What this task involves: Filter the entries for the string "assessment". Copy each line that has it.

[Records contained in a dataset]
=-=-=

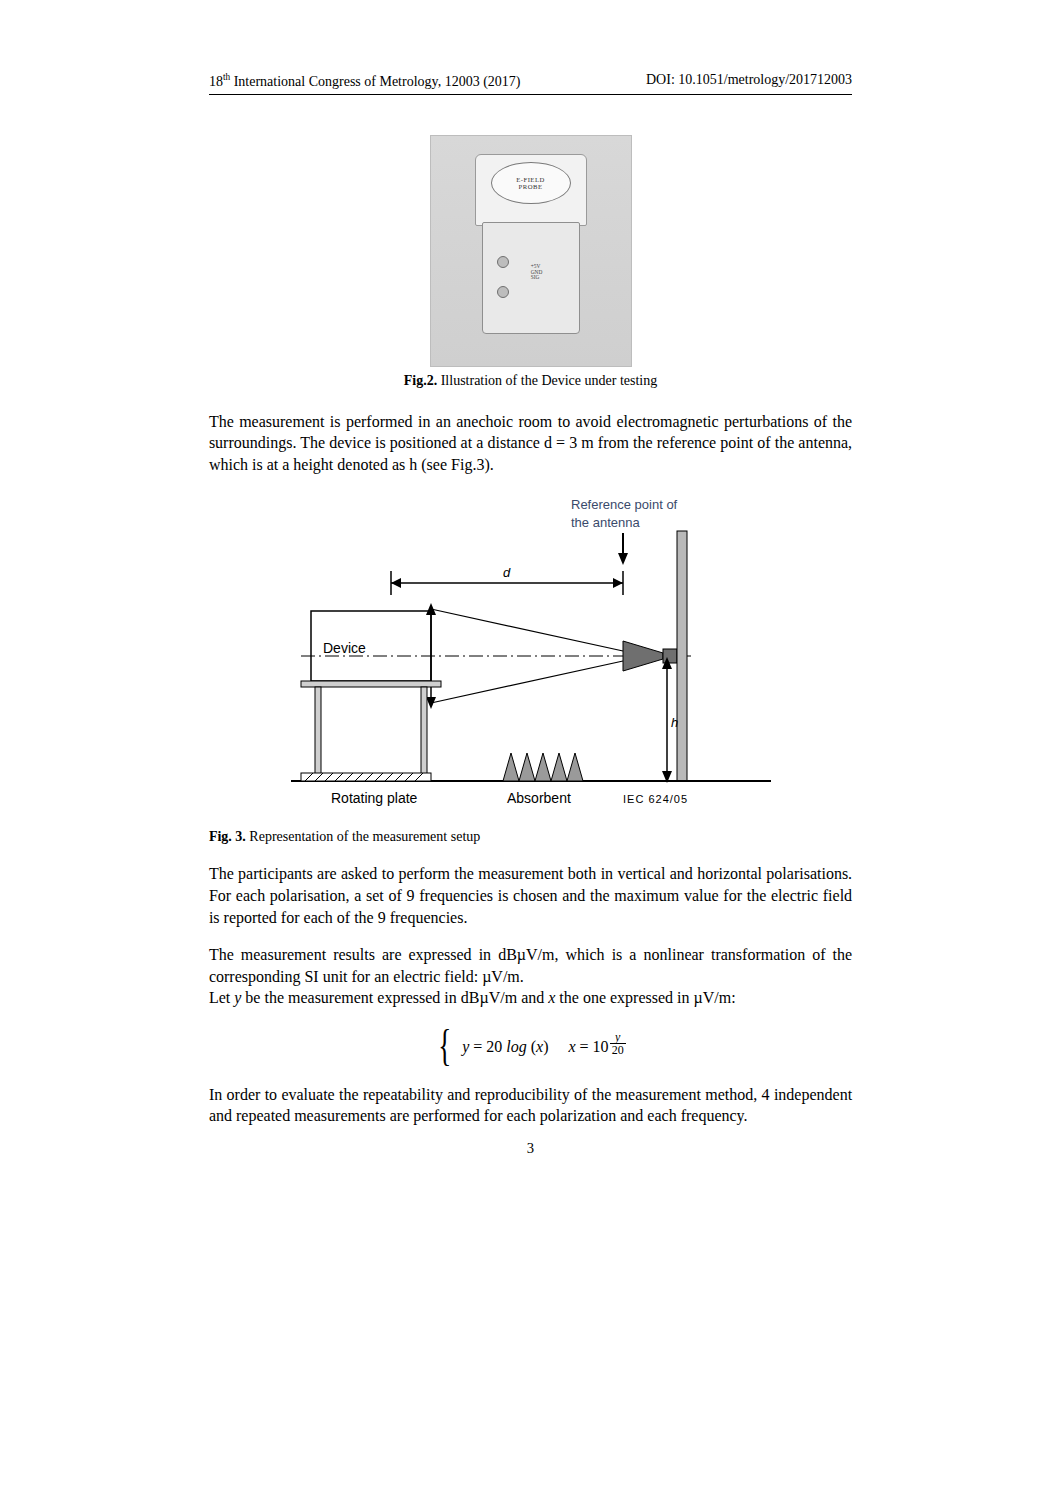18th International Congress of Metrology, 12003 (2017)
DOI: 10.1051/metrology/201712003
E-FIELD
PROBE
+5V
GND
SIG
Fig.2. Illustration of the Device under testing
The measurement is performed in an anechoic room to avoid electromagnetic perturbations of the surroundings. The device is positioned at a distance d = 3 m from the reference point of the antenna, which is at a height denoted as h (see Fig.3).
Reference point of the antenna d Device h Rotating plate Absorbent IEC 624/05
Fig. 3. Representation of the measurement setup
The participants are asked to perform the measurement both in vertical and horizontal polarisations. For each polarisation, a set of 9 frequencies is chosen and the maximum value for the electric field is reported for each of the 9 frequencies.
The measurement results are expressed in dBµV/m, which is a nonlinear transformation of the corresponding SI unit for an electric field: µV/m.
Let y be the measurement expressed in dBµV/m and x the one expressed in µV/m:
{ y = 20 log (x) x = 10y 20
In order to evaluate the repeatability and reproducibility of the measurement method, 4 independent and repeated measurements are performed for each polarization and each frequency.
3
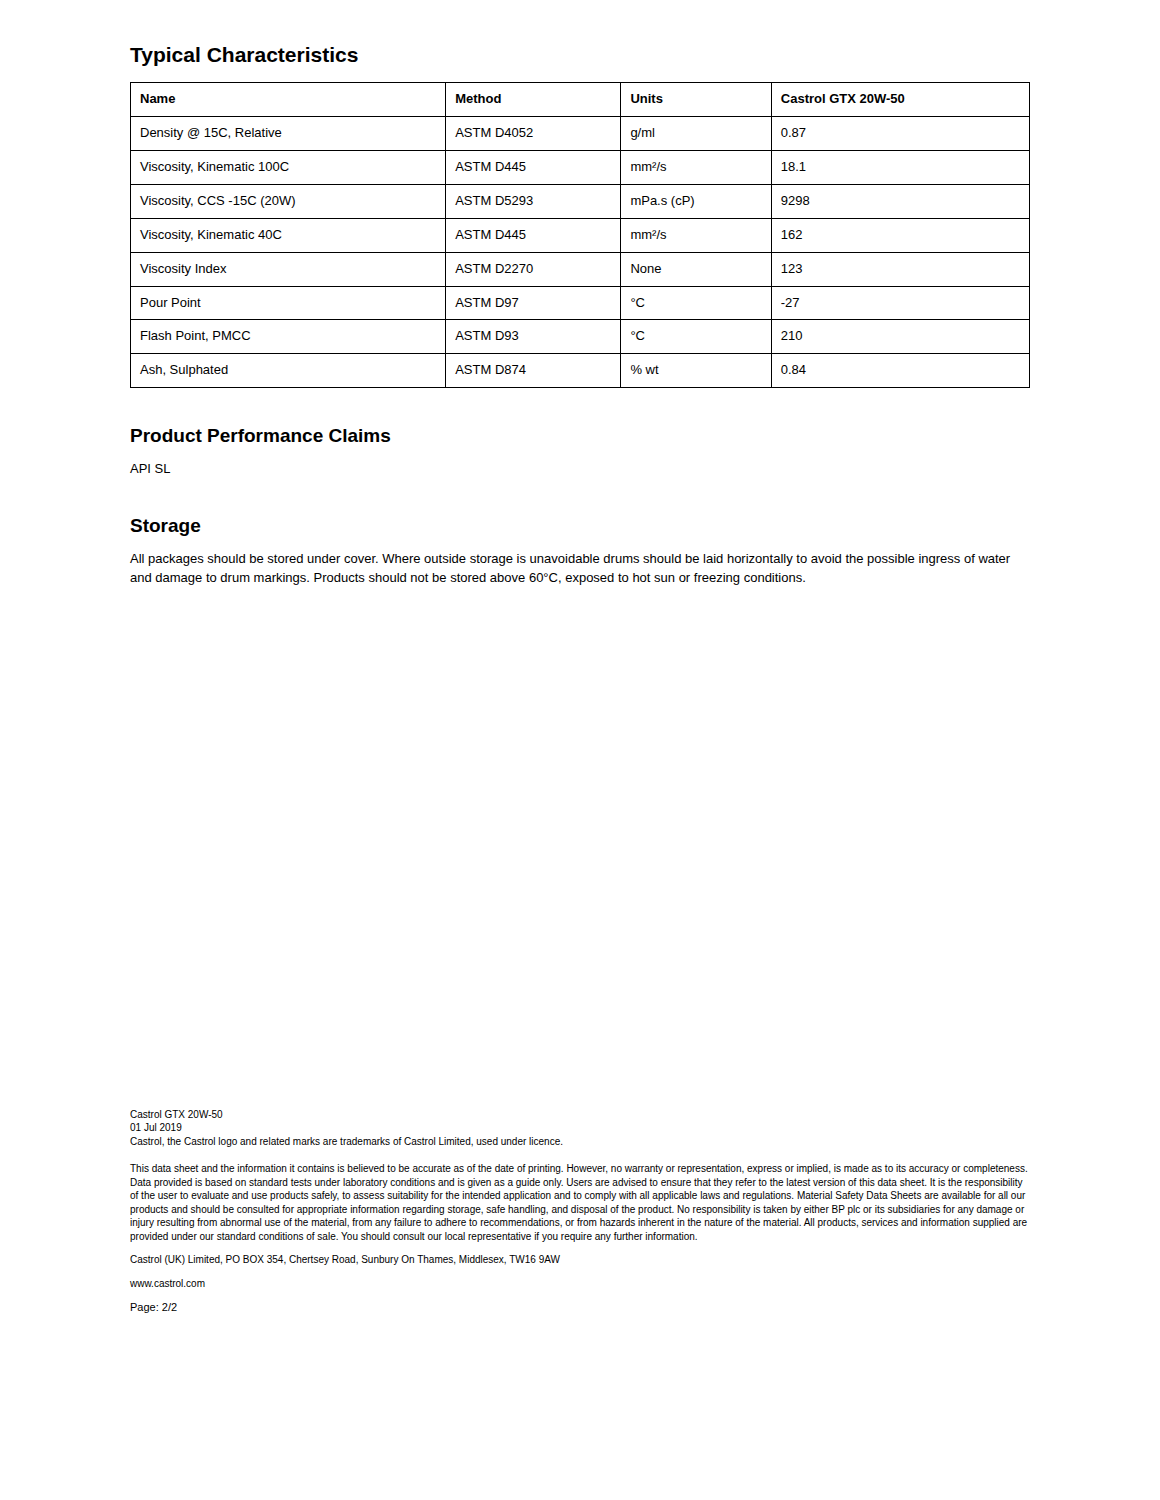Typical Characteristics
| Name | Method | Units | Castrol GTX 20W-50 |
| --- | --- | --- | --- |
| Density @ 15C, Relative | ASTM D4052 | g/ml | 0.87 |
| Viscosity, Kinematic 100C | ASTM D445 | mm²/s | 18.1 |
| Viscosity, CCS -15C (20W) | ASTM D5293 | mPa.s (cP) | 9298 |
| Viscosity, Kinematic 40C | ASTM D445 | mm²/s | 162 |
| Viscosity Index | ASTM D2270 | None | 123 |
| Pour Point | ASTM D97 | °C | -27 |
| Flash Point, PMCC | ASTM D93 | °C | 210 |
| Ash, Sulphated | ASTM D874 | % wt | 0.84 |
Product Performance Claims
API SL
Storage
All packages should be stored under cover. Where outside storage is unavoidable drums should be laid horizontally to avoid the possible ingress of water and damage to drum markings. Products should not be stored above 60°C, exposed to hot sun or freezing conditions.
Castrol GTX 20W-50
01 Jul 2019
Castrol, the Castrol logo and related marks are trademarks of Castrol Limited, used under licence.
This data sheet and the information it contains is believed to be accurate as of the date of printing. However, no warranty or representation, express or implied, is made as to its accuracy or completeness. Data provided is based on standard tests under laboratory conditions and is given as a guide only. Users are advised to ensure that they refer to the latest version of this data sheet. It is the responsibility of the user to evaluate and use products safely, to assess suitability for the intended application and to comply with all applicable laws and regulations. Material Safety Data Sheets are available for all our products and should be consulted for appropriate information regarding storage, safe handling, and disposal of the product. No responsibility is taken by either BP plc or its subsidiaries for any damage or injury resulting from abnormal use of the material, from any failure to adhere to recommendations, or from hazards inherent in the nature of the material. All products, services and information supplied are provided under our standard conditions of sale. You should consult our local representative if you require any further information.
Castrol (UK) Limited, PO BOX 354, Chertsey Road, Sunbury On Thames, Middlesex, TW16 9AW
www.castrol.com
Page: 2/2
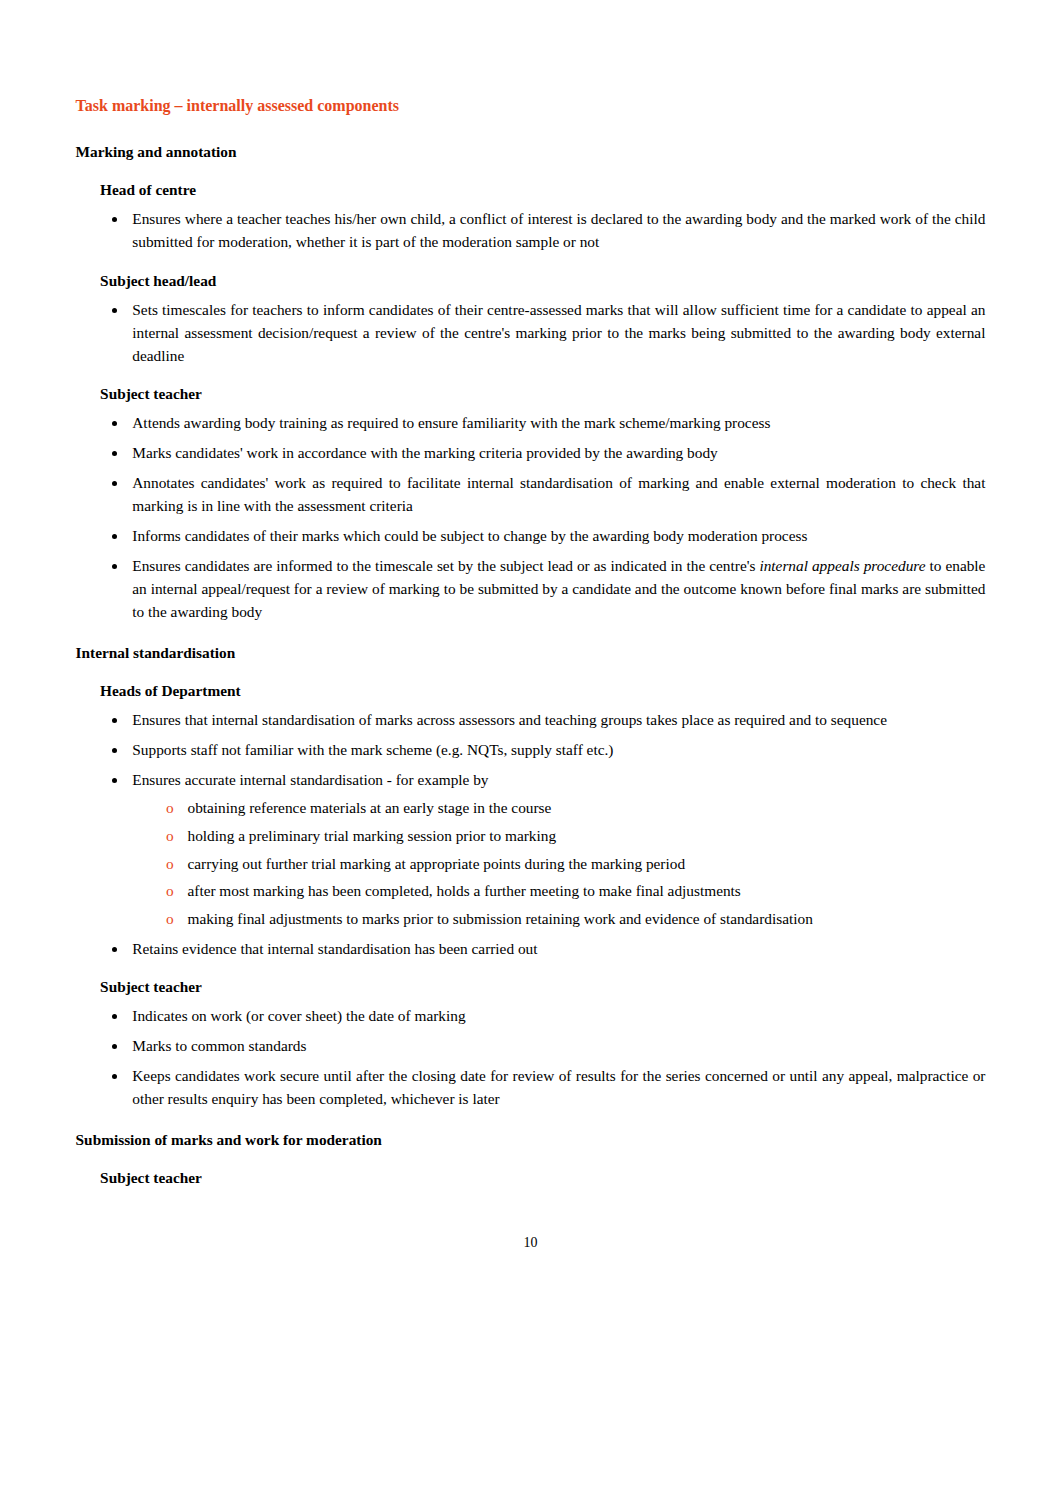Task marking – internally assessed components
Marking and annotation
Head of centre
Ensures where a teacher teaches his/her own child, a conflict of interest is declared to the awarding body and the marked work of the child submitted for moderation, whether it is part of the moderation sample or not
Subject head/lead
Sets timescales for teachers to inform candidates of their centre-assessed marks that will allow sufficient time for a candidate to appeal an internal assessment decision/request a review of the centre's marking prior to the marks being submitted to the awarding body external deadline
Subject teacher
Attends awarding body training as required to ensure familiarity with the mark scheme/marking process
Marks candidates' work in accordance with the marking criteria provided by the awarding body
Annotates candidates' work as required to facilitate internal standardisation of marking and enable external moderation to check that marking is in line with the assessment criteria
Informs candidates of their marks which could be subject to change by the awarding body moderation process
Ensures candidates are informed to the timescale set by the subject lead or as indicated in the centre's internal appeals procedure to enable an internal appeal/request for a review of marking to be submitted by a candidate and the outcome known before final marks are submitted to the awarding body
Internal standardisation
Heads of Department
Ensures that internal standardisation of marks across assessors and teaching groups takes place as required and to sequence
Supports staff not familiar with the mark scheme (e.g. NQTs, supply staff etc.)
Ensures accurate internal standardisation - for example by
obtaining reference materials at an early stage in the course
holding a preliminary trial marking session prior to marking
carrying out further trial marking at appropriate points during the marking period
after most marking has been completed, holds a further meeting to make final adjustments
making final adjustments to marks prior to submission retaining work and evidence of standardisation
Retains evidence that internal standardisation has been carried out
Subject teacher
Indicates on work (or cover sheet) the date of marking
Marks to common standards
Keeps candidates work secure until after the closing date for review of results for the series concerned or until any appeal, malpractice or other results enquiry has been completed, whichever is later
Submission of marks and work for moderation
Subject teacher
10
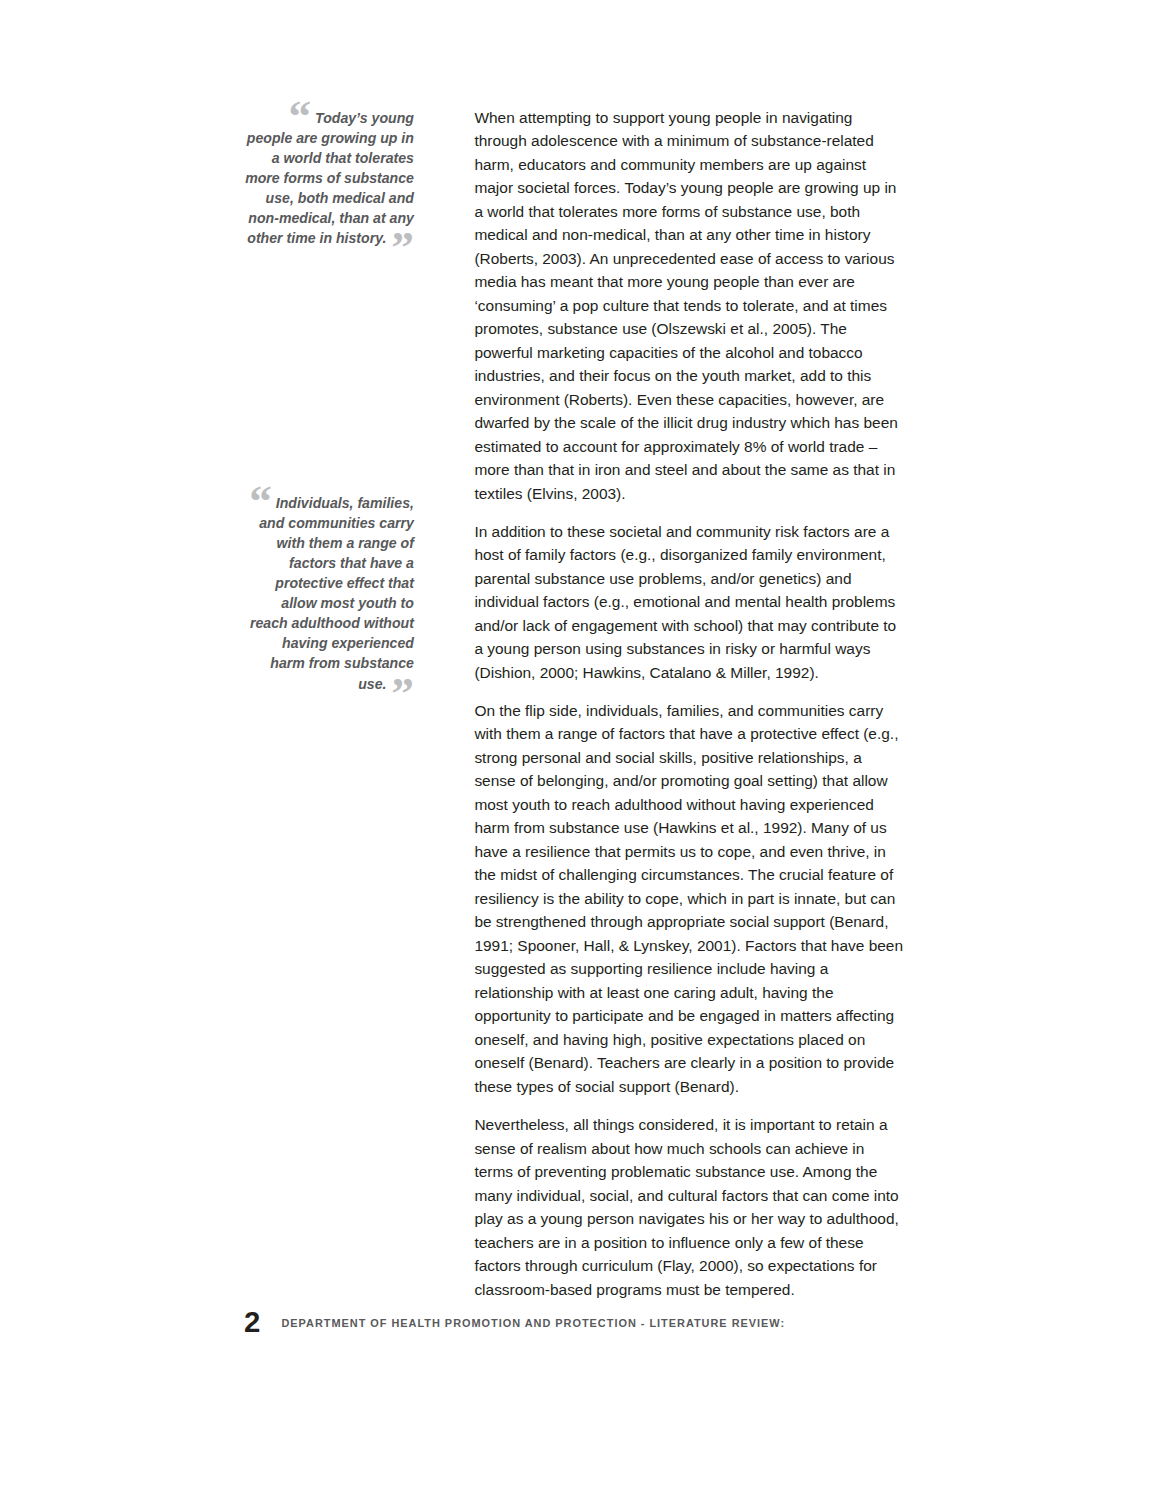“Today’s young people are growing up in a world that tolerates more forms of substance use, both medical and non-medical, than at any other time in history.”
“Individuals, families, and communities carry with them a range of factors that have a protective effect that allow most youth to reach adulthood without having experienced harm from substance use.”
When attempting to support young people in navigating through adolescence with a minimum of substance-related harm, educators and community members are up against major societal forces. Today’s young people are growing up in a world that tolerates more forms of substance use, both medical and non-medical, than at any other time in history (Roberts, 2003). An unprecedented ease of access to various media has meant that more young people than ever are ‘consuming’ a pop culture that tends to tolerate, and at times promotes, substance use (Olszewski et al., 2005). The powerful marketing capacities of the alcohol and tobacco industries, and their focus on the youth market, add to this environment (Roberts). Even these capacities, however, are dwarfed by the scale of the illicit drug industry which has been estimated to account for approximately 8% of world trade – more than that in iron and steel and about the same as that in textiles (Elvins, 2003).
In addition to these societal and community risk factors are a host of family factors (e.g., disorganized family environment, parental substance use problems, and/or genetics) and individual factors (e.g., emotional and mental health problems and/or lack of engagement with school) that may contribute to a young person using substances in risky or harmful ways (Dishion, 2000; Hawkins, Catalano & Miller, 1992).
On the flip side, individuals, families, and communities carry with them a range of factors that have a protective effect (e.g., strong personal and social skills, positive relationships, a sense of belonging, and/or promoting goal setting) that allow most youth to reach adulthood without having experienced harm from substance use (Hawkins et al., 1992). Many of us have a resilience that permits us to cope, and even thrive, in the midst of challenging circumstances. The crucial feature of resiliency is the ability to cope, which in part is innate, but can be strengthened through appropriate social support (Benard, 1991; Spooner, Hall, & Lynskey, 2001). Factors that have been suggested as supporting resilience include having a relationship with at least one caring adult, having the opportunity to participate and be engaged in matters affecting oneself, and having high, positive expectations placed on oneself (Benard). Teachers are clearly in a position to provide these types of social support (Benard).
Nevertheless, all things considered, it is important to retain a sense of realism about how much schools can achieve in terms of preventing problematic substance use. Among the many individual, social, and cultural factors that can come into play as a young person navigates his or her way to adulthood, teachers are in a position to influence only a few of these factors through curriculum (Flay, 2000), so expectations for classroom-based programs must be tempered.
2
DEPARTMENT OF HEALTH PROMOTION AND PROTECTION - LITERATURE REVIEW:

=-=-=

Exercise response:
Sets timescales for teachers to inform candidates of their centre-assessed marks that will allow sufficient time for a candidate to appeal an internal assessment decision/request a review of the centre's marking prior to the marks being submitted to the awarding body external deadline
Annotates candidates' work as required to facilitate internal standardisation of marking and enable external moderation to check that marking is in line with the assessment criteria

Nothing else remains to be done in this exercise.